Alex Perullo is an associate professor of anthropology, African studies, and music at Bryant University in Rhode Island. He has published two books on African music economies and is currently working on a new manuscript, titled "Globe Style: Copyright Law, Piracy, and the Commercialization of African Music," as part of his 5-year Framing the Global fellowship.
Perullo is active in the African community within Rhode Island, including starting the African Studies Workshop, a yearly workshop that brings together Africans in the area with Bryant University students and the broader public. In addition, Perullo created an online repository of interviews and documents of African immigrants living in New England, a project known as the African Digital Archive.
Moderator & Presenter
Hilary E. Kahn
Hilary Kahn is assistant dean for strategic collaborations and director of the Center for the Study of Global Change in the School of Global and International Studies at Indiana University.

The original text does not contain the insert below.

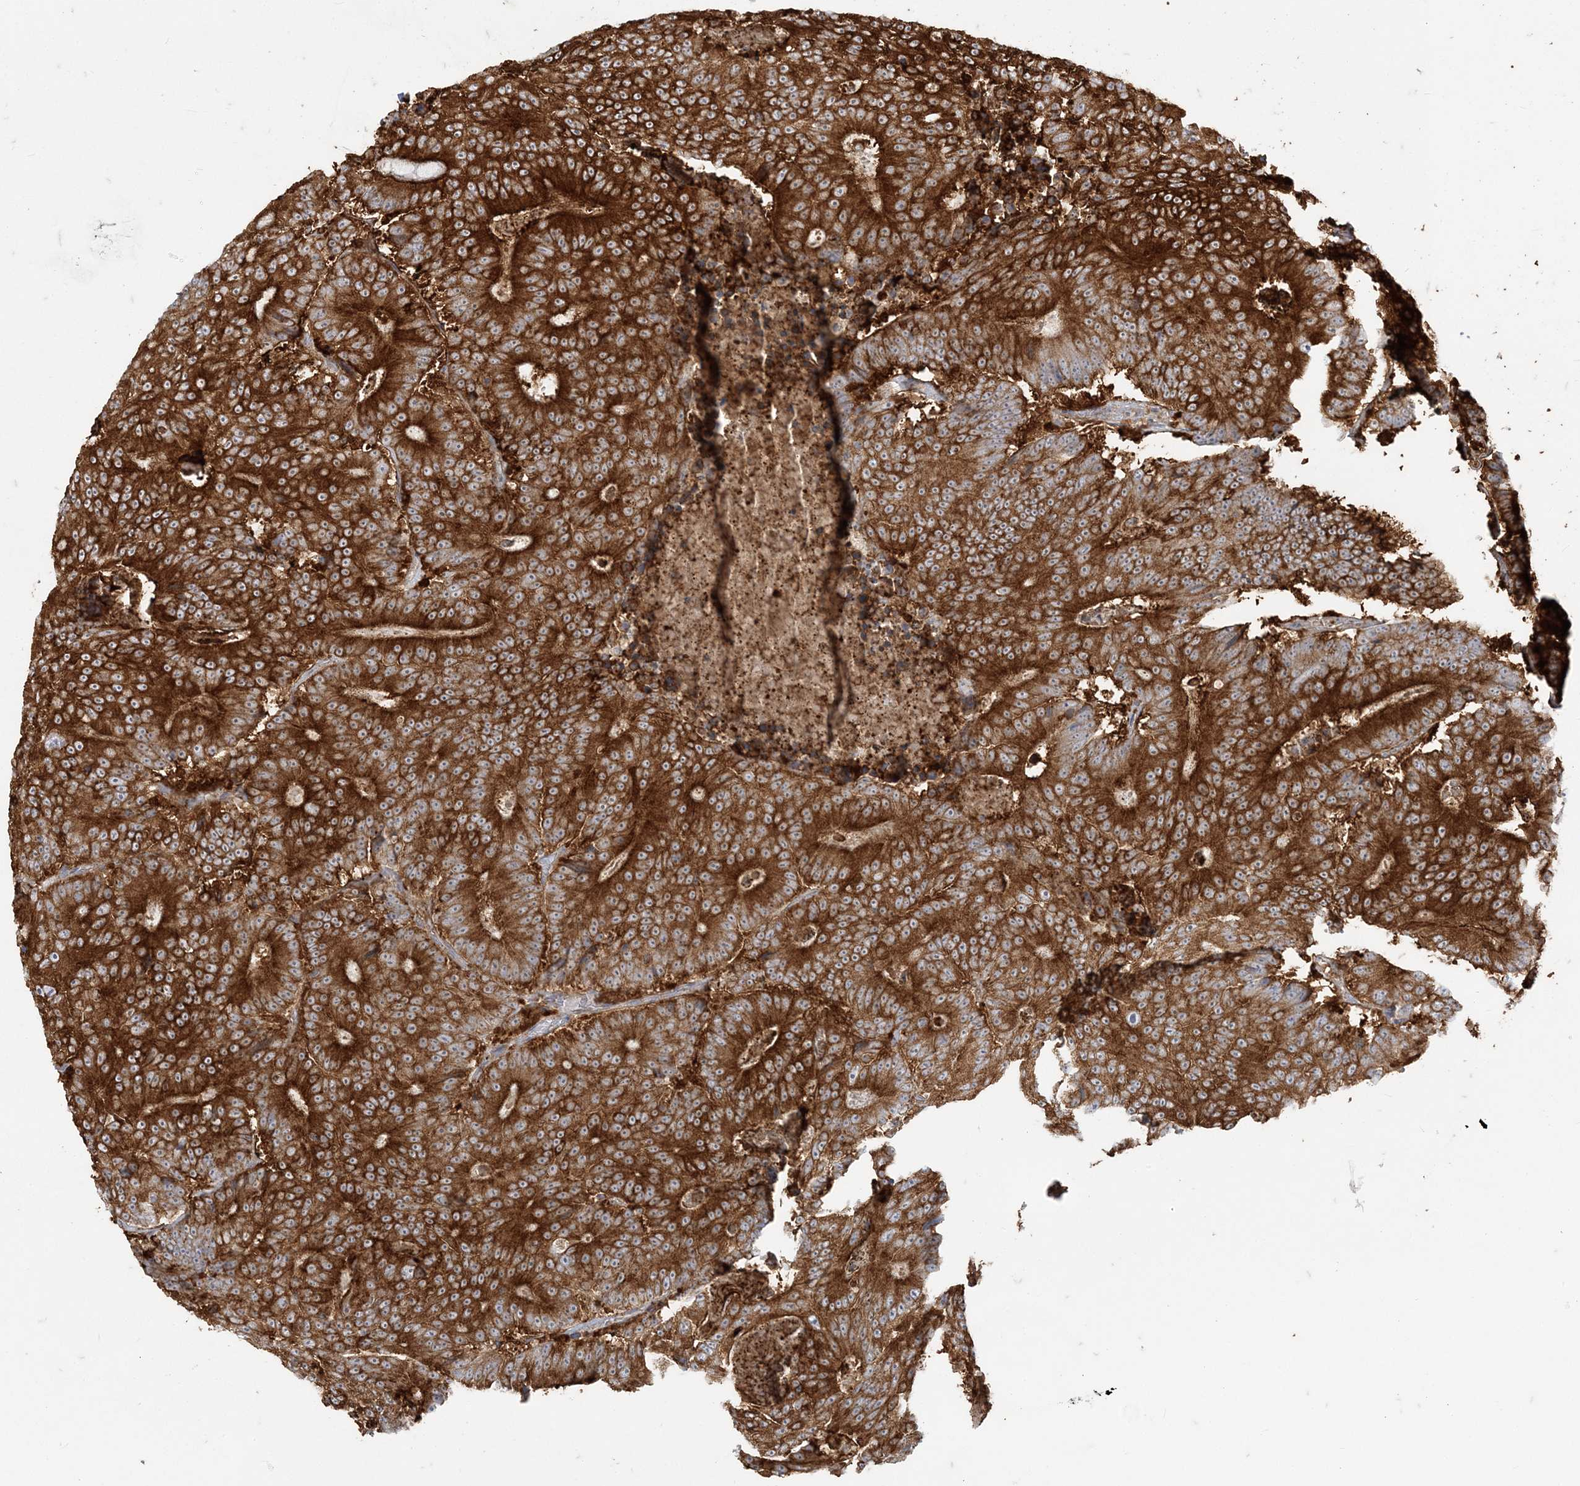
{"staining": {"intensity": "strong", "quantity": ">75%", "location": "cytoplasmic/membranous"}, "tissue": "colorectal cancer", "cell_type": "Tumor cells", "image_type": "cancer", "snomed": [{"axis": "morphology", "description": "Adenocarcinoma, NOS"}, {"axis": "topography", "description": "Colon"}], "caption": "Immunohistochemical staining of colorectal adenocarcinoma shows strong cytoplasmic/membranous protein staining in about >75% of tumor cells.", "gene": "DERL3", "patient": {"sex": "male", "age": 83}}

She is also faculty in the Department of International Studies and director of the PhD minor in global studies. Kahn directs the Framing the Global project (with Indiana University Press) and the Voices and Visions: Islam and Muslims from a Global Perspective project. Her areas of research and expertise include global teaching and learning; visual anthropology; grounded global studies; critical social theory; transnational identities; Latin America and the Caribbean; and the internationalization of higher education. She is currently on the executive board of the Association of International Education Administrators and the advisory board for diversity and democracy of the Association of American Colleges and Universities. Her books include Framing the Global: Entry Points for Research and Seeing and Being Seen: The Q'eqchi' Maya of Guatemala and Beyond. Kahn received her PhD in cultural anthropology from the University of Buffalo in 2002.